Je ne dis pas qu'il faut se débarrasser de RLB, mais il a su transformer une équipe moribonde en machine à gagner la saison passée, en même pas deux mois. Il en est capable. Quand il dit que l'équipe manque de vécu collectif, c'était tout aussi vrai à son arrivée quand il a réorganisé toute la défense (arrivées de Mvogo, Kalulu et Talbi). On ne peut pas dire que Ouattara et Moffi avaient joué des heures ensemble. On ne peut pas dire que le trio Le Fée-Abergel-Ponceau avait accumulé des heures et des heures d'expérience ensemble avant son arrivée. On ne peut pas dire que TLB était un vétéran de l'équipe quand il enchaînait les bonnes performances.
On peut analyser les choses de deux manières.

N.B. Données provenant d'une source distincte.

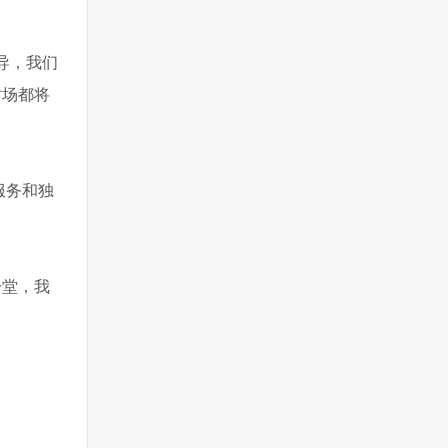
导，我们
时场都将
服务和独
一堂，我
。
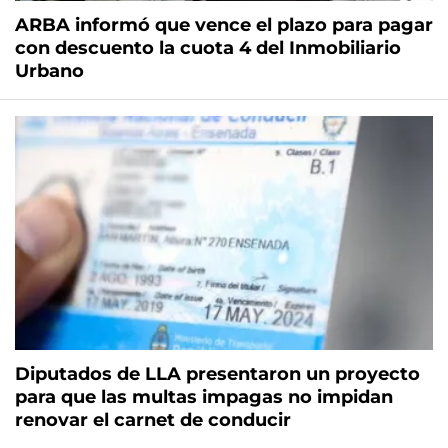
ARBA informó que vence el plazo para pagar
con descuento la cuota 4 del Inmobiliario
Urbano
Diputados de LLA presentaron un proyecto
para que las multas impagas no impidan
renovar el carnet de conducir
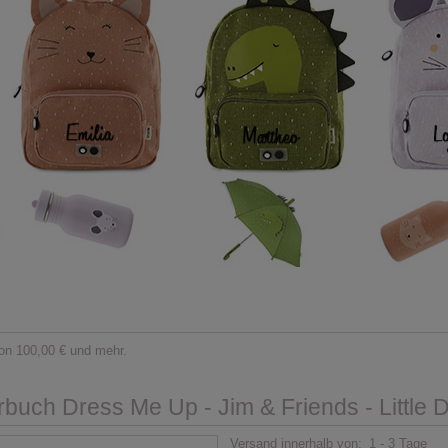
on 100,00 € und mehr.
rbuch Dress Me Up - Jim & Friends - Little 
Versand innerhalb von:
1 - 3 Tage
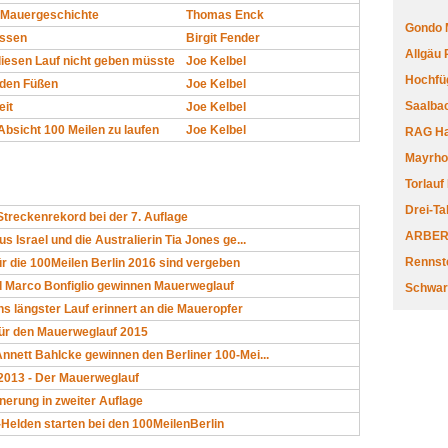
e Mauergeschichte
Thomas Enck
Gondo 
essen
Birgit Fender
Allgäu
iesen Lauf nicht geben müsste
Joe Kelbel
Hochfüg
den Füßen
Joe Kelbel
Saalbac
eit
Joe Kelbel
Absicht 100 Meilen zu laufen
Joe Kelbel
RAG Har
Mayrhofe
Torlauf
Drei-Ta
Streckenrekord bei der 7. Auflage
ARBERL
us Israel und die Australierin Tia Jones ge...
Rennste
ür die 100Meilen Berlin 2016 sind vergeben
nd Marco Bonfiglio gewinnen Mauerweglauf
Schwar
ns längster Lauf erinnert an die Maueropfer
ür den Mauerweglauf 2015
Annett Bahlcke gewinnen den Berliner 100-Mei...
2013 - Der Mauerweglauf
nerung in zweiter Auflage
-Helden starten bei den 100MeilenBerlin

Soit RLB avait les clés pour faire tourner l'équipe, et il ne les a plus, auquel cas il doit revenir à ce qui a fait son succès en début de saison dernière (du jeu, de l'envie, de l'allant, de l'intensité, des joueurs hyper hargneux sur tous les ballons, une véritable animation collective destinée à faire mal à l'adversaire), et qu'on a réussi à réaliser avec des joueurs qui ne valaient pas dix millions. Soit il n'a jamais eu les clés (puisque l'équipe n'avait pas assez de vécu à l'époque non plus), et c'était seulement un coup de chance. Je ne crois pas à cette seconde option, mais si RLB ne redresse pas la barre, cette idée va commencer à trotter dans la tête d'un certain nombre de personnes.
A lui de prouver qu'en tant qu'entraîneur, il est capable d'avoir une influence réelle et visible sur son équipe. S'il n'est pas satisfait du jeu produit en ce moment, c'est bien. Ce qui le distinguera des humbles observateurs, dont je fais partie, ce sera sa capacité à changer les choses. On en a connu à la tête du FCL qui sont meilleurs pour commenter que pour entraîner. Résultat, ils sont commentateurs. Je crois fondamentalement que RLB est un entraîneur, alors qu'il entraîne. Et vite.